Except this time was different. I felt almost mechanical when I explained that I was no longer considered terminal. “Chronic, but stable”. Better news than anyone could have even dared hope for. Almost ten years of a life on hold, survival mode the only full time job I’d ever have, and an expiration date promising both that I would never have the lifespan or time to do everything I wanted and that, eventually, there would come a time where I would no longer be in pain, however sad that ending would be.
In a single moment, an unknown future unfolded long and winding out of sight. A horizon with limited opportunity became a labyrinth of possibilities. Instead of joy, I felt hollow. Scared. Overwhelmed.
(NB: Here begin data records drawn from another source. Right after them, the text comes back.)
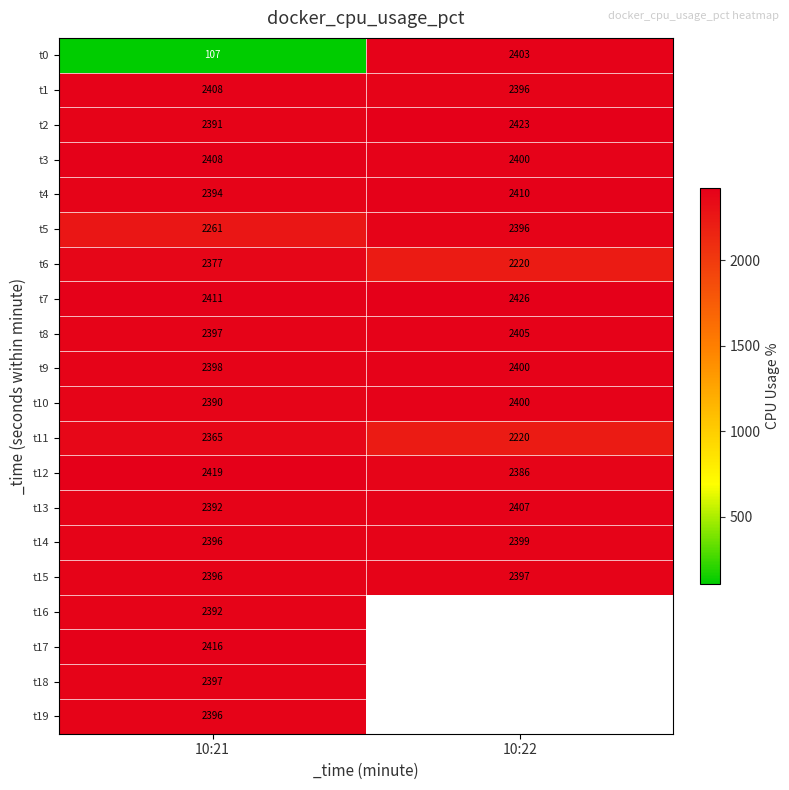

Is the value of t10 at 10:22 greater than the value of t11 at 10:22?

Yes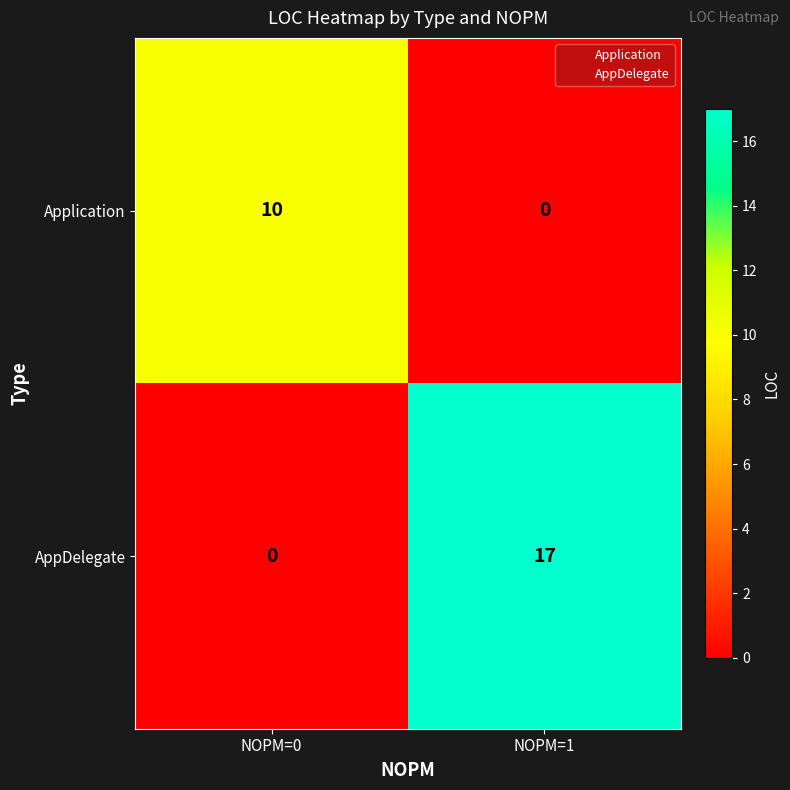

At which category is the sum across all series the highest?

NOPM=1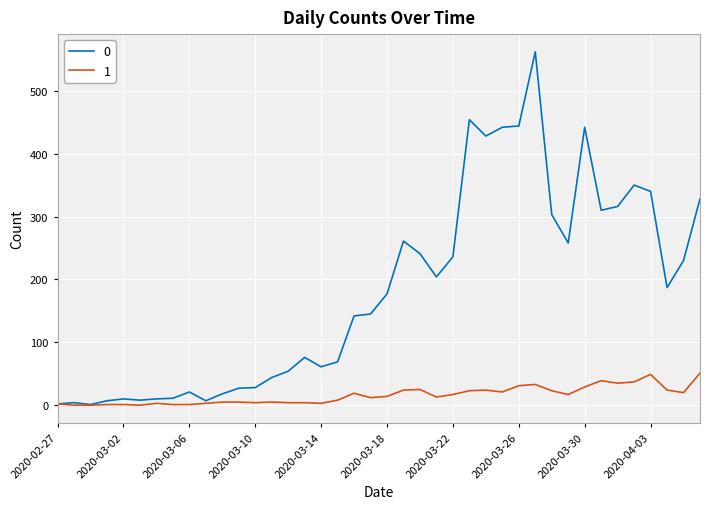

What is the greatest value displayed?

562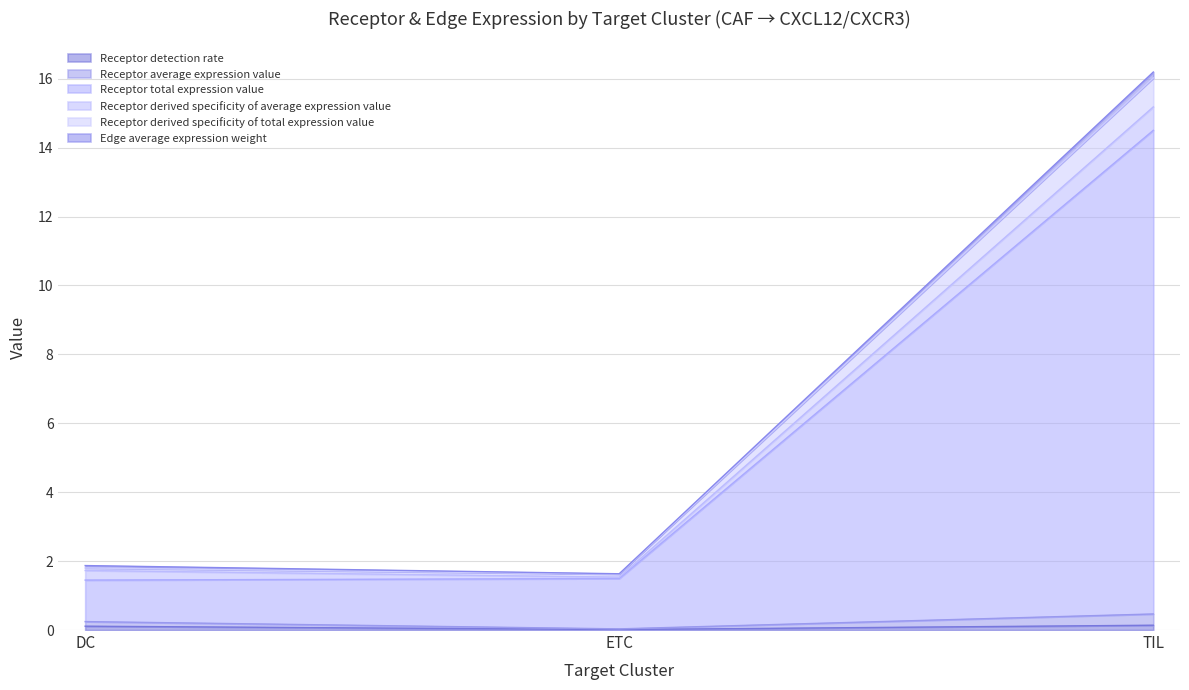

What is the maximum value for Receptor average expression value?

0.5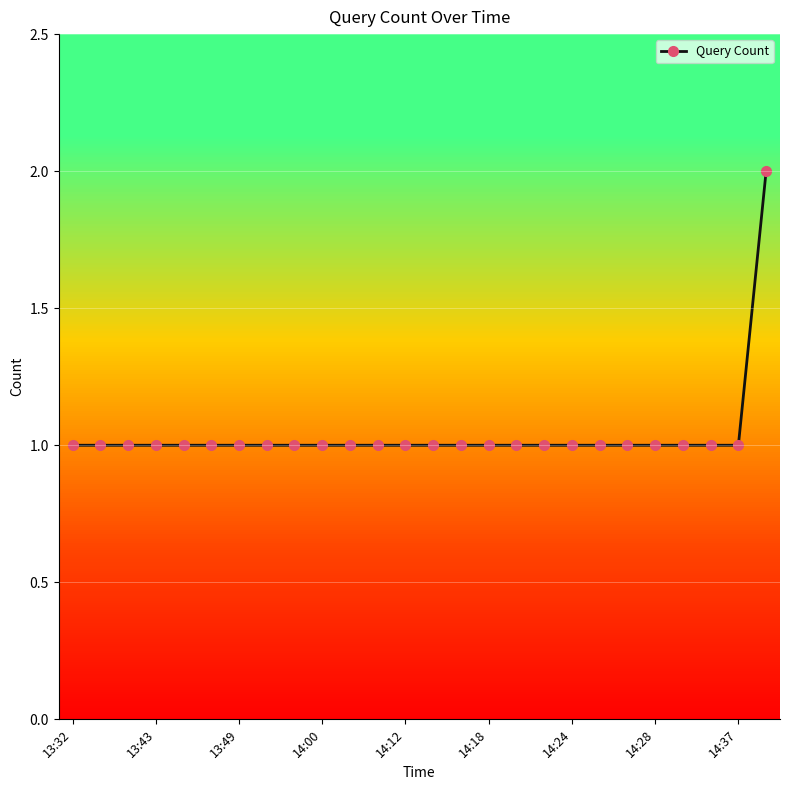

What is the sum of all values?

27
There was bitterness and rage. Almost ten years of living on hold, only to be shoved back into a variation of normalcy, normal’s bastard cousin because I am still sick and in pain and disabled, but no longer dying, suddenly able to pursue a life and a future previously unreachable. What was it all for?
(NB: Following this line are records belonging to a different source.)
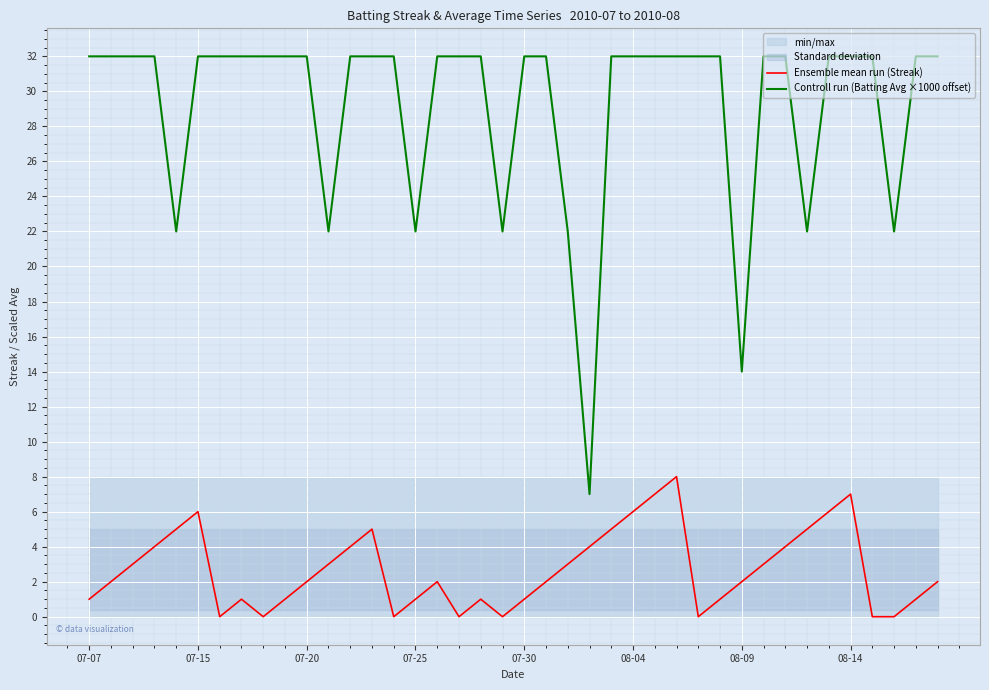

Which has a higher value, 17 or 12?

12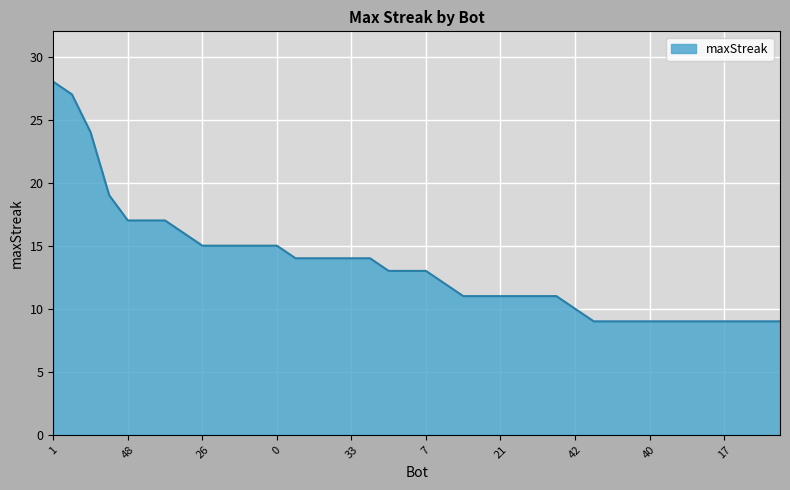

What is the minimum value shown in the chart?

9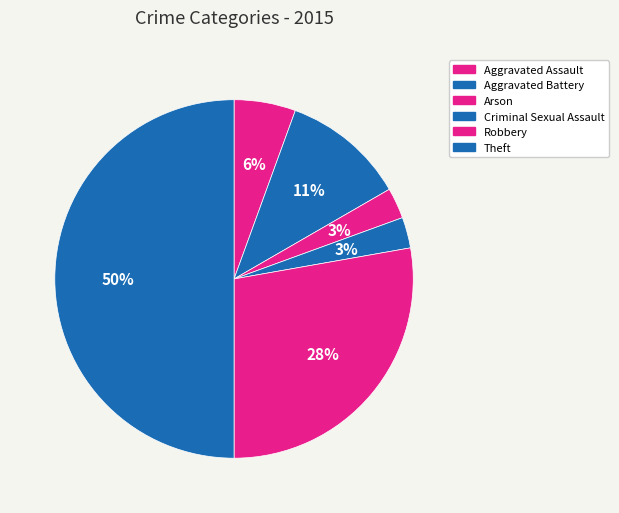

Is the sum of Theft and Criminal Sexual Assault greater than half?

Yes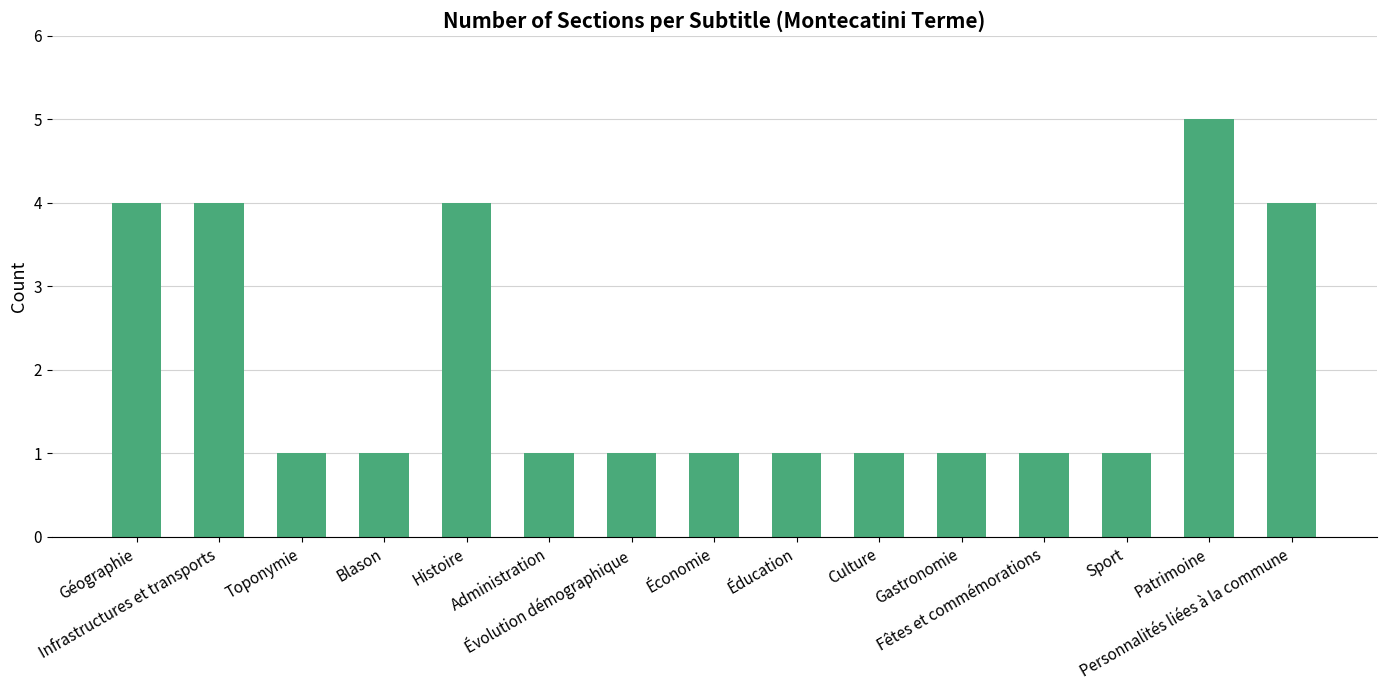

Reading right to left, list all the values displayed in this chart.

4	5	1	1	1	1	1	1	1	1	4	1	1	4	4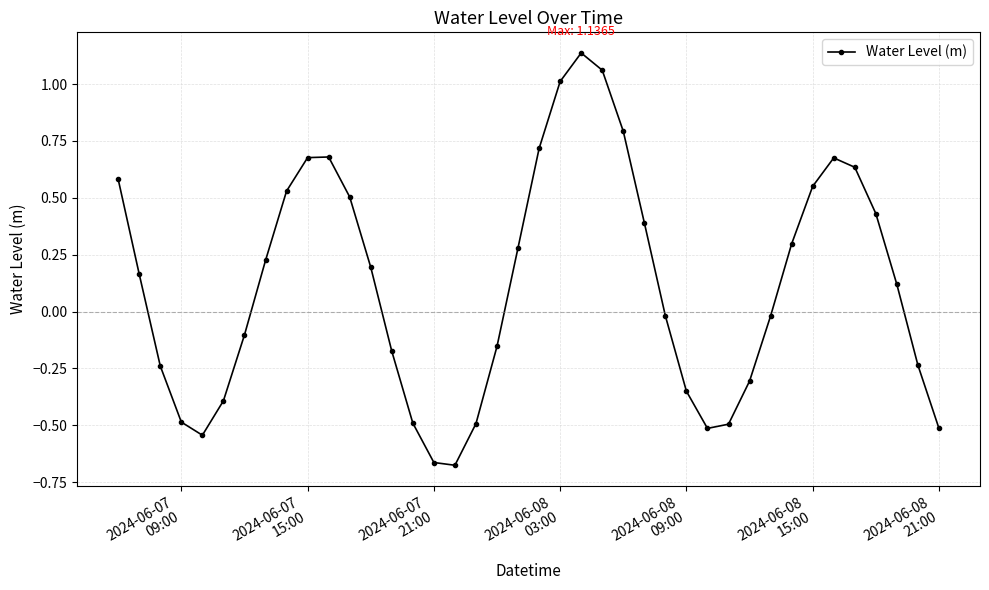

What is the sum of all values?

4.8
The expectations mounted immediately. “God obviously has big plans for you.” One individual said. My own anxious mind began to race at the idea of how much I had never even let myself consider because dreaming of a future I couldn’t have led to heartbreak. Grief embraced me and chilled me. Now I’m left grieving a decade of time lost, hopelessly behind the rest of the world as I figure out where this new road will lead.
I will be happy. I will join my friends and family in thanks and celebration.
For now, I search for the path and start walking and pray this new reality is a good one.